In this day and age where working hours and expectations at work are longer and higher than ever before, we tend to have difficulty in coping with proper time management which includes taking time out to exercise at the gym, having fast foods etc. As this poor lifestyle habit persists over a period of time, we will put on weight unknowingly leading to weight gain across all parts of our body especially our arms. With excessive weight gain, this may cause us to develop health issues such as heart diseases etc apart from its appearance.

Regardless your reasons, having a good, healthy balanced diet as well as staying hydrated coupled with some resistance exercise is the key to blasting those unsightly underarm fats which can help to strengthen, shape and tone your muscles.

If you are currently making efforts to lose fats on your arms, we will be sharing with you some diet and exercise tips which you can do at the comfort of your home to achieve those lean and toned arms in no time which does not require you to splurge on workout sessions at some fancy, expensive gym!

 

Understand Your Arm Muscle Anatomy

While there are certain workouts targeted for different parts of the body and muscle group, there is no single exercise that burns off fat from a specific part of the body which is commonly referred to as “spot reduce”. However, that does not mean that you cannot lose weight on your arms and the rest of your body. By combining workouts for your arms and the rest of your body, you can increase your rate, strengthen your arms, and reduce body fat.

If you desire to tone up or build muscles, consider focusing on your biceps and triceps as they are the areas which will show a noticeable difference in size faster than other parts of the body, guarantees that you will have a balanced body, healthy posture, allows normal body motion as well as the prevention of injuries. For the muscles in your biceps, it aids flexion and provides support for your back muscles when you are performing back exercises while the triceps are responsible for elbow joint extension and works together with pectoral muscles leaving you with a stronger, toned chest.

In a nutshell, the number of calories you consume, store and burn will determine your overall weight. When you gain weight, your arms tend to become fat compared to other parts of the body as you burn fewer calories than you consume.

 

At Home Exercises For Lean And Toned Arms

1. Bodyweight Exercises

Why do you need a gym when you can do all those bodyweight exercises on the living room floor! Bodyweight exercises do not require any machinery or extra equipment and are a simple and effective way of improving your balance, strength, and flexibility. From exercises such as inchworms, plank to push-up, dips, incline push-ups etc., consider performing this entire circuit can be at least 3 – 4 times by executing them in a controlled and slow manner as a proper form allows you to see optimal results and prevents injuries.

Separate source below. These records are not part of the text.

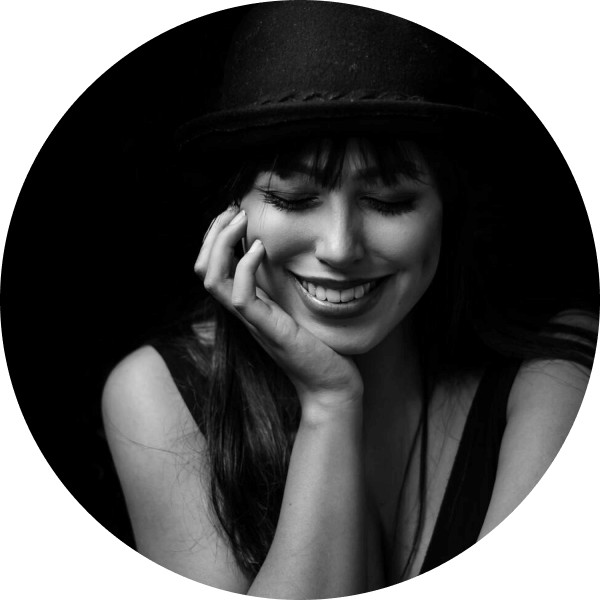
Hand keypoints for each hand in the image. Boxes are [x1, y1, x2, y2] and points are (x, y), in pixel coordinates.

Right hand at [195, 207, 363, 409]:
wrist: (330, 384)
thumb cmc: (318, 345)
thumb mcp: (298, 304)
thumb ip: (286, 285)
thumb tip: (289, 255)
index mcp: (247, 303)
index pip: (211, 267)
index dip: (214, 237)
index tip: (233, 213)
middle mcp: (243, 310)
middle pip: (203, 270)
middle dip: (212, 234)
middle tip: (233, 209)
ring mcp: (252, 321)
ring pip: (212, 280)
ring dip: (221, 243)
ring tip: (240, 220)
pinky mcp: (267, 329)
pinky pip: (241, 297)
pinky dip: (245, 267)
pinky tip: (260, 248)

2. Arm Workouts With Dumbbells

Definitely more affordable than visiting the gym which will set you back a couple of hundreds per month, investing in a set of dumbbells essentially allows you to work your upper body as it focuses on the biceps, triceps, shoulders and most importantly your arms. Consider some dumbbell workouts which include bicep curls, overhead tricep extension, lateral raises, bent-over row, standing tricep kickbacks etc. and repeat them for at least 3 – 4 times. Though these exercises are working your arms, it also covers areas such as your chest and back. Therefore, it is important to keep your core tight and engage during your workouts to improve stability and strength.

3. Increase The Intensity Of Your Workout

If you are feeling up for a challenge, consider aiming for more repetitions without having to increase the dumbbell weight. If you want to have a set of well-defined and toned arms, increase your reps gradually to 6 – 12 for movements which require more overall muscle (e.g rows, pushups, presses, pulldowns etc.) and 8 – 20 reps for movements that are more focused (e.g tricep press-downs, curls etc.).

4. Adopt A Well-Balanced Diet

In order to meet your goals, you will need to fuel your workouts with the right nutrition, help you during your recovery period and achieve those lean and toned arms.  If all the workouts are not helping you to reach your muscle goals, you should consider making some changes to your diet. To build more muscle, you will have to consume more calories than you burn in order to see effective results. For a lean body and fat loss goals, the calories you burn should be more than your calorie consumption levels per day. Consider a diet rich in protein such as eggs, meat, fishes, dairy etc. to achieve successful weight loss and arm fat goals.